Exercise: Write out every line of the data below word for word, but leave the pictures out.

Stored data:
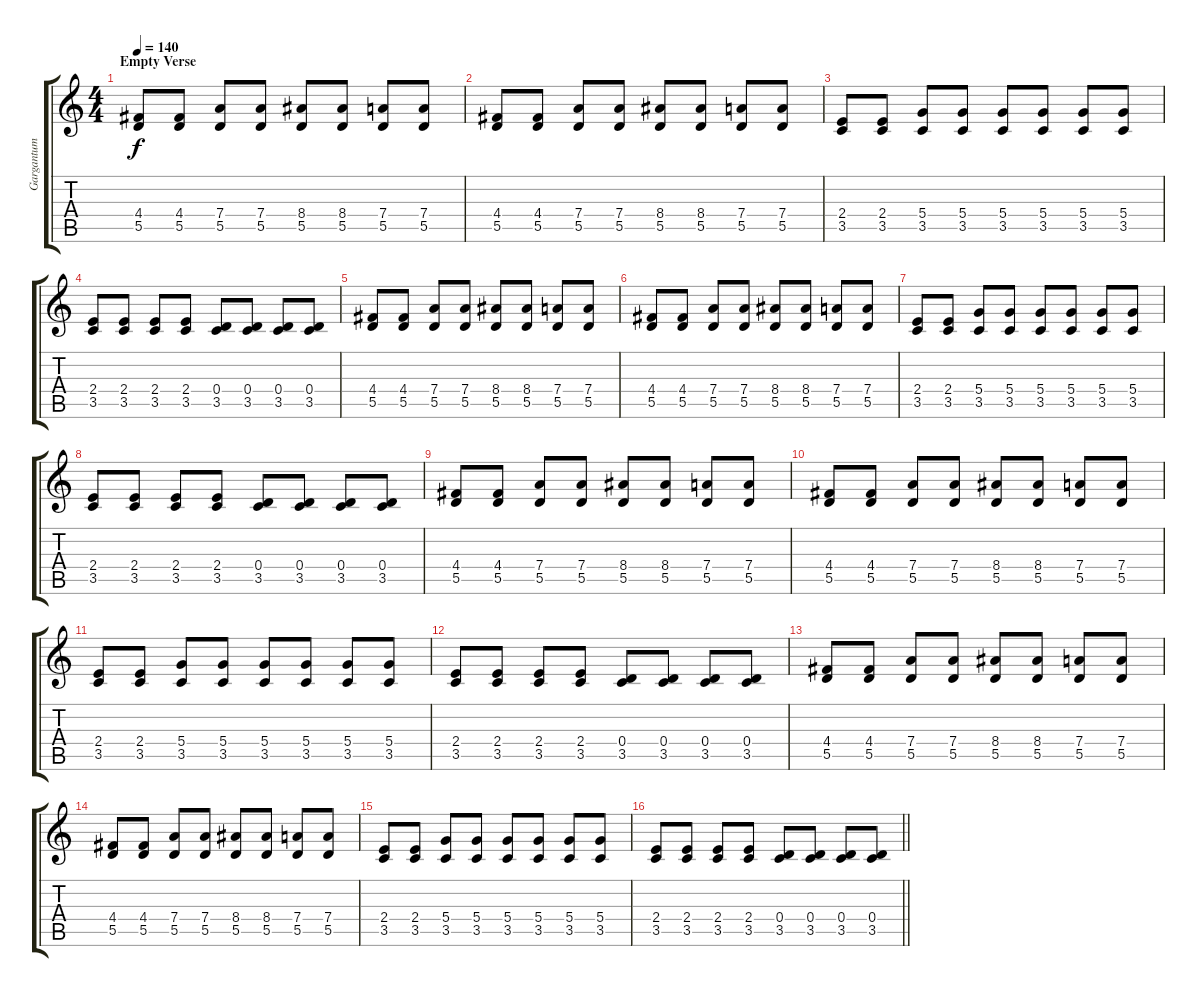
\track ("Gargantum" "Gargantum") {instrument overdrivenguitar}
\staff {score tabs}
\tuning (E4 B3 G3 D3 A2 E2) {hide}
\ts (4 4)
\section ("" "Empty Verse")
\tempo 140
\clef g2
\ks c
(4.4 5.5).8{dy f} (4.4 5.5).8 (7.4 5.5).8 (7.4 5.5).8 (8.4 5.5).8 (8.4 5.5).8 (7.4 5.5).8 (7.4 5.5).8 |
(4.4 5.5).8 (4.4 5.5).8 (7.4 5.5).8 (7.4 5.5).8 (8.4 5.5).8 (8.4 5.5).8 (7.4 5.5).8 (7.4 5.5).8 |
(2.4 3.5).8 (2.4 3.5).8 (5.4 3.5).8 (5.4 3.5).8 (5.4 3.5).8 (5.4 3.5).8 (5.4 3.5).8 (5.4 3.5).8 |
(2.4 3.5).8 (2.4 3.5).8 (2.4 3.5).8 (2.4 3.5).8 (0.4 3.5).8 (0.4 3.5).8 (0.4 3.5).8 (0.4 3.5).8 |
(4.4 5.5).8 (4.4 5.5).8 (7.4 5.5).8 (7.4 5.5).8 (8.4 5.5).8 (8.4 5.5).8 (7.4 5.5).8 (7.4 5.5).8 |
(4.4 5.5).8 (4.4 5.5).8 (7.4 5.5).8 (7.4 5.5).8 (8.4 5.5).8 (8.4 5.5).8 (7.4 5.5).8 (7.4 5.5).8 |
(2.4 3.5).8 (2.4 3.5).8 (5.4 3.5).8 (5.4 3.5).8 (5.4 3.5).8 (5.4 3.5).8 (5.4 3.5).8 (5.4 3.5).8 |
(2.4 3.5).8 (2.4 3.5).8 (2.4 3.5).8 (2.4 3.5).8 (0.4 3.5).8 (0.4 3.5).8 (0.4 3.5).8 (0.4 3.5).8 |
(4.4 5.5).8 (4.4 5.5).8 (7.4 5.5).8 (7.4 5.5).8 (8.4 5.5).8 (8.4 5.5).8 (7.4 5.5).8 (7.4 5.5).8 |
(4.4 5.5).8 (4.4 5.5).8 (7.4 5.5).8 (7.4 5.5).8 (8.4 5.5).8 (8.4 5.5).8 (7.4 5.5).8 (7.4 5.5).8 |
(2.4 3.5).8 (2.4 3.5).8 (5.4 3.5).8 (5.4 3.5).8 (5.4 3.5).8 (5.4 3.5).8 (5.4 3.5).8 (5.4 3.5).8 |
(2.4 3.5).8 (2.4 3.5).8 (2.4 3.5).8 (2.4 3.5).8 (0.4 3.5).8 (0.4 3.5).8 (0.4 3.5).8 (0.4 3.5).8 |
(4.4 5.5).8 (4.4 5.5).8 (7.4 5.5).8 (7.4 5.5).8 (8.4 5.5).8 (8.4 5.5).8 (7.4 5.5).8 (7.4 5.5).8 |
(4.4 5.5).8 (4.4 5.5).8 (7.4 5.5).8 (7.4 5.5).8 (8.4 5.5).8 (8.4 5.5).8 (7.4 5.5).8 (7.4 5.5).8 |
(2.4 3.5).8 (2.4 3.5).8 (5.4 3.5).8 (5.4 3.5).8 (5.4 3.5).8 (5.4 3.5).8 (5.4 3.5).8 (5.4 3.5).8 |
\barLineRight lightlight
(2.4 3.5).8 (2.4 3.5).8 (2.4 3.5).8 (2.4 3.5).8 (0.4 3.5).8 (0.4 3.5).8 (0.4 3.5).8 (0.4 3.5).8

Answer for the task:
\track ("Gargantum" "Gargantum") {instrument overdrivenguitar}
\staff {score tabs}
\tuning (E4 B3 G3 D3 A2 E2) {hide}
\ts (4 4)
\section ("" "Empty Verse")
\tempo 140
\clef g2
\ks c
(4.4 5.5).8{dy f} (4.4 5.5).8 (7.4 5.5).8 (7.4 5.5).8 (8.4 5.5).8 (8.4 5.5).8 (7.4 5.5).8 (7.4 5.5).8 |
(4.4 5.5).8 (4.4 5.5).8 (7.4 5.5).8 (7.4 5.5).8 (8.4 5.5).8 (8.4 5.5).8 (7.4 5.5).8 (7.4 5.5).8 |
(2.4 3.5).8 (2.4 3.5).8 (5.4 3.5).8 (5.4 3.5).8 (5.4 3.5).8 (5.4 3.5).8 (5.4 3.5).8 (5.4 3.5).8 |
(2.4 3.5).8 (2.4 3.5).8 (2.4 3.5).8 (2.4 3.5).8 (0.4 3.5).8 (0.4 3.5).8 (0.4 3.5).8 (0.4 3.5).8 |
(4.4 5.5).8 (4.4 5.5).8 (7.4 5.5).8 (7.4 5.5).8 (8.4 5.5).8 (8.4 5.5).8 (7.4 5.5).8 (7.4 5.5).8 |
(4.4 5.5).8 (4.4 5.5).8 (7.4 5.5).8 (7.4 5.5).8 (8.4 5.5).8 (8.4 5.5).8 (7.4 5.5).8 (7.4 5.5).8 |
(2.4 3.5).8 (2.4 3.5).8 (5.4 3.5).8 (5.4 3.5).8 (5.4 3.5).8 (5.4 3.5).8 (5.4 3.5).8 (5.4 3.5).8 |
(2.4 3.5).8 (2.4 3.5).8 (2.4 3.5).8 (2.4 3.5).8 (0.4 3.5).8 (0.4 3.5).8 (0.4 3.5).8 (0.4 3.5).8 |
(4.4 5.5).8 (4.4 5.5).8 (7.4 5.5).8 (7.4 5.5).8 (8.4 5.5).8 (8.4 5.5).8 (7.4 5.5).8 (7.4 5.5).8 |
(4.4 5.5).8 (4.4 5.5).8 (7.4 5.5).8 (7.4 5.5).8 (8.4 5.5).8 (8.4 5.5).8 (7.4 5.5).8 (7.4 5.5).8 |
(2.4 3.5).8 (2.4 3.5).8 (5.4 3.5).8 (5.4 3.5).8 (5.4 3.5).8 (5.4 3.5).8 (5.4 3.5).8 (5.4 3.5).8 |
(2.4 3.5).8 (2.4 3.5).8 (2.4 3.5).8 (2.4 3.5).8 (0.4 3.5).8 (0.4 3.5).8 (0.4 3.5).8 (0.4 3.5).8 |
(4.4 5.5).8 (4.4 5.5).8 (7.4 5.5).8 (7.4 5.5).8 (8.4 5.5).8 (8.4 5.5).8 (7.4 5.5).8 (7.4 5.5).8 |
(4.4 5.5).8 (4.4 5.5).8 (7.4 5.5).8 (7.4 5.5).8 (8.4 5.5).8 (8.4 5.5).8 (7.4 5.5).8 (7.4 5.5).8 |
(2.4 3.5).8 (2.4 3.5).8 (5.4 3.5).8 (5.4 3.5).8 (5.4 3.5).8 (5.4 3.5).8 (5.4 3.5).8 (5.4 3.5).8 |
\barLineRight lightlight
(2.4 3.5).8 (2.4 3.5).8 (2.4 3.5).8 (2.4 3.5).8 (0.4 3.5).8 (0.4 3.5).8 (0.4 3.5).8 (0.4 3.5).8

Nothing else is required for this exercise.